How to use Custom Action Distributions for this?

How severe does this issue affect your experience of using Ray?

  • Medium: It contributes to significant difficulty to complete my task, but I can work around it.

I have a custom network that’s outputting an N x M matrix of probabilities. These are essentially stacked Categorical distributions. So, if I have 4 x 5 matrix, it’s 4 independent distributions over the same 5 options. The 5 options are something like, up/down/left/right/noop.

I want to sample from each distribution a variable number of times per step. Let’s say my 4 options are cars/trucks/busses/bikes. In my simulation I might have 2 cars, 1 truck, no busses, and 6 bikes. So my vehicles are an array like [2, 1, 0, 6], and I want to draw that many times from each respectively indexed distribution. So post-sample, I expect a matrix that might look like:

[[1, 0, 0, 1, 0], ← cars
[0, 0, 1, 0, 0],
[0, 0, 0, 0, 0],
[3, 0, 2, 1, 0]] ← bikes

I’m struggling to figure out how to implement this sampling appropriately through Rllib. In particular, I can’t figure out how to stick this logic into a Custom Action Distribution.

I’ve got the torch logic to DO the sampling in hand, I think my question essentially:

  • Is a custom action distribution the right place to do this sampling?
  • if so, how should I pass the list of available vehicles to the action_dist each step?
  • should I instead pass the network output, unsampled, to the env, and have this sampling occur in the env?
  • should I be trying to recreate this sampling approach with the built-in action spaces?

I guess another way to ask this question is: how do I sample a variable number of times from a MultiDiscrete?

Where the number of times I sample changes per-step.

@drj great question! From what I read it sounds to me that this problem could be better formulated as a multi-agent problem with multiple policies and multiple agents (N x M, so the same policy could be used by all cars and trained by their experiences, each car would then act by the sample from the distribution when rolled out, so they would all act differently but similar). Like this you do not have to hack these distributions into a single one for a single policy that steers all agents in the environment.

You can try to take a look into our MultiAgentEnv and into the multi-agent examples.

@Lars_Simon_Zehnder thanks so much! I probably actually oversimplified my problem when I was explaining it.
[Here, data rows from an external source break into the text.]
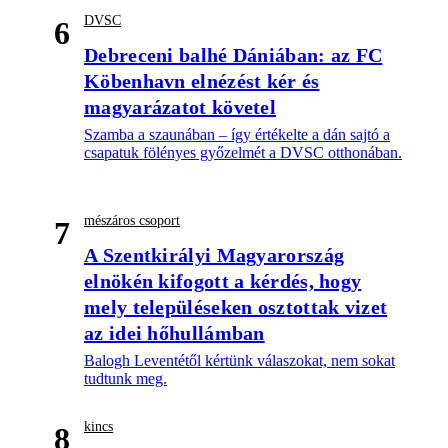
DVSC
6
Debreceni balhé Dániában: az FC
Köbenhavn elnézést kér és
magyarázatot követel
Szamba a szaunában – így értékelte a dán sajtó a
csapatuk fölényes győzelmét a DVSC otthonában.
mészáros csoport
7
A Szentkirályi Magyarország
elnökén kifogott a kérdés, hogy
mely településeken osztottak vizet
az idei hőhullámban
Balogh Leventétől kértünk válaszokat, nem sokat
tudtunk meg.
kincs
8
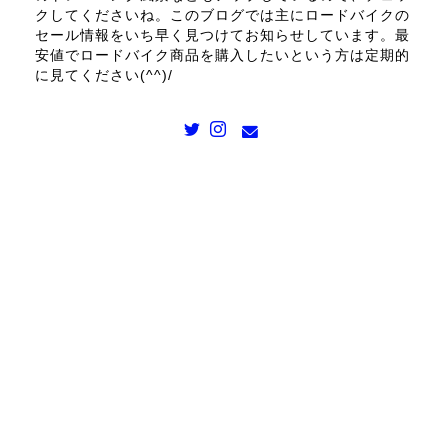
クしてくださいね。このブログでは主にロードバイクの
セール情報をいち早く見つけてお知らせしています。最
安値でロードバイク商品を購入したいという方は定期的
に見てください(^^)/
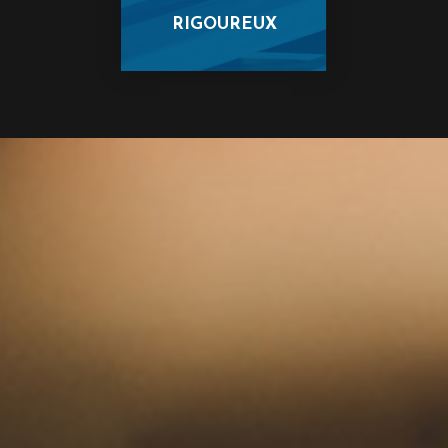
RIGOUREUX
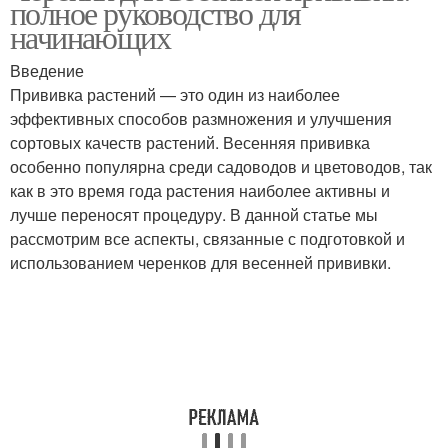
полное руководство для
условиях
условиях
начинающих
Введение
Оптимальная
Тыквы в домашних
Прививка растений — это один из наиболее
температура
условиях
эффективных способов размножения и улучшения
сортовых качеств растений. Весенняя прививка
особенно популярна среди садоводов и цветоводов, так
как в это время года растения наиболее активны и
Условия без
Оптимальный срок
лучше переносят процедуру. В данной статье мы
холодильника
рассмотрим все аспекты, связанные с подготовкой и
использованием черенков для весенней прививки.
Оптимальная
Оптимальное место
влажность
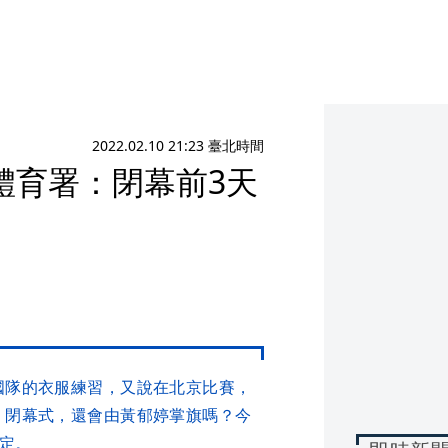
2022.02.10 21:23 臺北時間
體育署：閉幕前3天
國隊的衣服練習，又說在北京比賽，
，閉幕式，還會由黃郁婷掌旗嗎？今
決定。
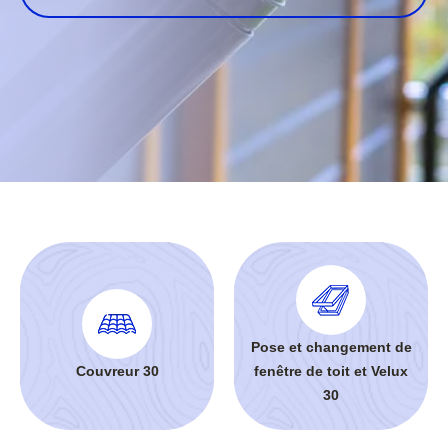
Pose et changement de
Couvreur 30
fenêtre de toit et Velux
30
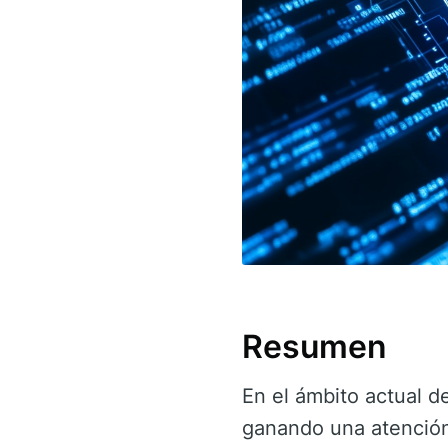
Resumen
En el ámbito actual d
ganando una atención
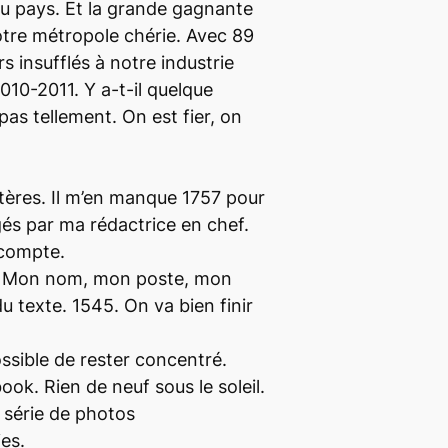
 du pays. Et la grande gagnante
notre métropole chérie. Avec 89
rs insufflés à notre industrie
2010-2011. Y a-t-il quelque
as tellement. On est fier, on
tères. Il m’en manque 1757 pour
gés par ma rédactrice en chef.
 compte.
14. Mon nom, mon poste, mon
u texte. 1545. On va bien finir
ossible de rester concentré.
ook. Rien de neuf sous le soleil.
 série de photos
es.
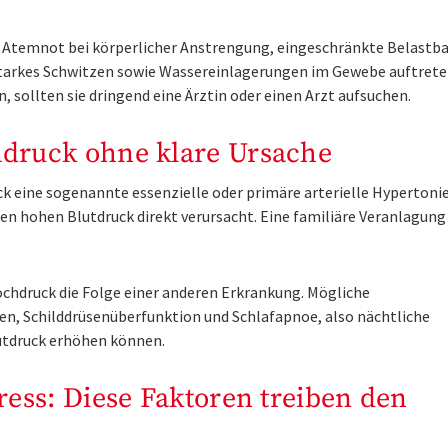
 Atemnot bei körperlicher Anstrengung, eingeschränkte Belastba
tarkes Schwitzen sowie Wassereinlagerungen im Gewebe auftrete
 sollten sie dringend eine Ärztin oder einen Arzt aufsuchen.
druck ohne klare Ursache
ck eine sogenannte essenzielle oder primäre arterielle Hypertonie
en hohen Blutdruck direkt verursacht. Eine familiäre Veranlagung
thochdruck die Folge einer anderen Erkrankung. Mögliche
n, Schilddrüsenüberfunktion und Schlafapnoe, also nächtliche
lutdruck erhöhen können.
ess: Diese Faktoren treiben den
I actually already have this formulated as a hierarchical, multiagent problem. My lower-level is exactly what you described, with a policy for each vehicle-type that makes individual choices.
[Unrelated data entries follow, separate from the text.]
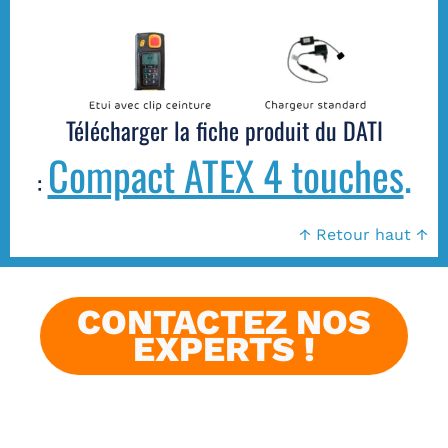
Télécharger la fiche produit du DATI
Compact ATEX 4 touches
.
:
↑ Retour haut ↑
CONTACTEZ NOS
EXPERTS !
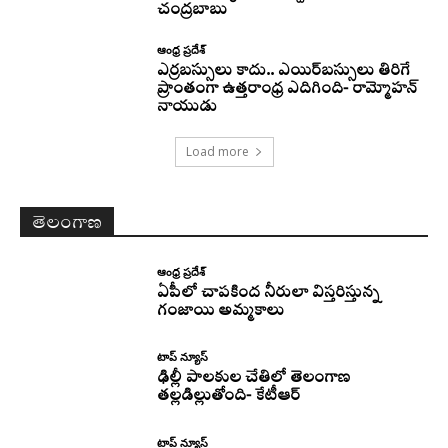
చంద్రబాబు
ఆంధ్ర ప్రదేశ్
ఎర్రబస్సులు కాదు.. ఎయిర్‌బస్సులు తిరిగే
ప్రాంతంగా ఉత్తరాంధ్ర ఎదిగింది- రామ్మోహన్
నాయుడు
Load more
తెలంగాణ
ఆంధ్ర ప్రదేశ్
ఏపీలో చాపకింద నీరులా విస్తరిస్తున్న
గంజాయి అమ్మకాలు
టాప్ న్యూస్
ఢిల్లీ పాలకుల చేతిలో తెలంగాణ
తల్లడిల్లుతోంది- కేటీఆర్
టాప్ న్యూస్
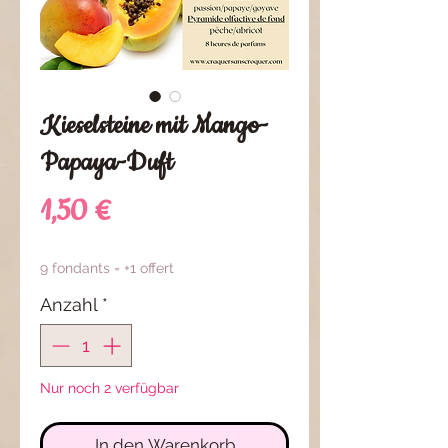
Kieselsteine mit Mango-
Papaya-Duft
Preis
1,50 €
9 fondants = +1 offert
Anzahl
*
Nur noch 2 verfügbar
In den Warenkorb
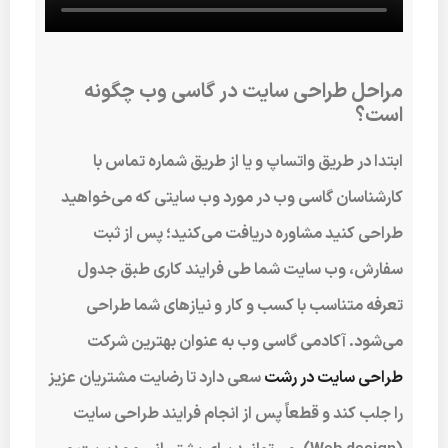
مراحل طراحی سایت در گاسی وب چگونه
است؟
ابتدا در طریق واتساپ و یا از طریق شماره تماس با
کارشناسان گاسی وب در مورد وب سایتی که می‌خواهید
طراحی کنید مشاوره دریافت می‌کنید؛ پس از ثبت
سفارش، وب سایت شما طی فرایند کاری طبق جدول
تعرفه متناسب با کسب و کار و نیازهای شما طراحی
می‌شود. آکادمی گاسی وب به عنوان بهترین شرکت
طراحی سایت در رشت
سعی دارد تا رضایت مشتریان عزیز
را جلب کند و قطعاً پس از انجام فرایند طراحی سایت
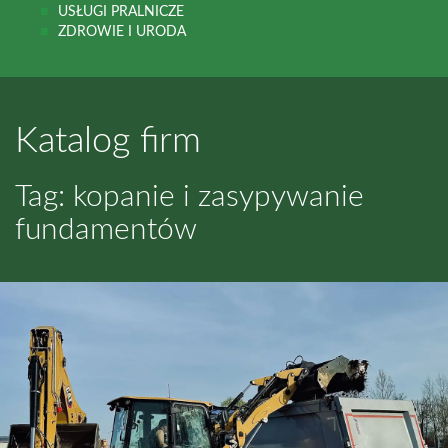
USŁUGI PRALNICZE
ZDROWIE I URODA
Katalog firm
Tag: kopanie i zasypywanie
fundamentów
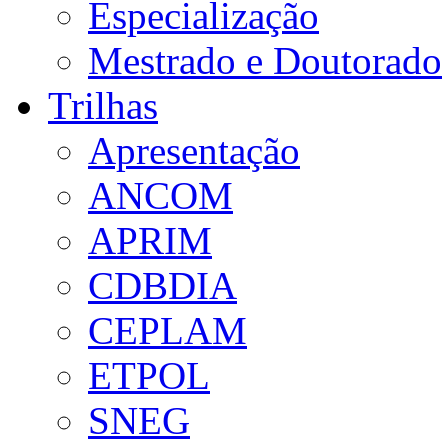
Especialização
Mestrado e Doutorado
Trilhas
Apresentação
ANCOM
APRIM
CDBDIA
CEPLAM
ETPOL
SNEG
My high-level agent is choosing the starting point for these vehicles – which “cell” they initialize in. For problem-specific reasons, I think this kind of learned initialization will help the overall system performance a lot. And on any given episode, I have different distributions of lower-level agents, so I need to be able to “place” different distributions of vehicles.

Does that make sense?

@drj, alright got you. Thanks for the explanation.

Would it work, if the high-level agent uses our TorchMultiCategoricalDistribution? That can choose basically for N different agents from M different cells.

Btw see here for an hierarchcial example.

Ahh, I see – so basically my Distribution just becomes a list of CategoricalDistributions.

I guess the tricky thing is that I want to sample an uneven number of times from each CategoricalDistribution. So I can’t just do [cat.sample() for cat in self._cats] since I may want to sample twice from the cars Distribution, and zero times from the bikes distribution.

Can I pass additional inputs to sample, logp, etc? I’ll have a 1-D tensor called something like vehicles in my obs that gives the number of each vehicle-type available in that step, like: [2, 1, 0, 6]. So I’d want to do something like def sample(self, vehicles):. I assume I’d need to further modify the code that calls the ActionDistribution.

Or, is the better option to sample N times, where N is max(vehicles), in this case 6, and then in my env handle throwing away the samples that don’t have a corresponding vehicle available. In my head that would be sort of like action masking, but after sampling, and I don’t know if that works algorithmically.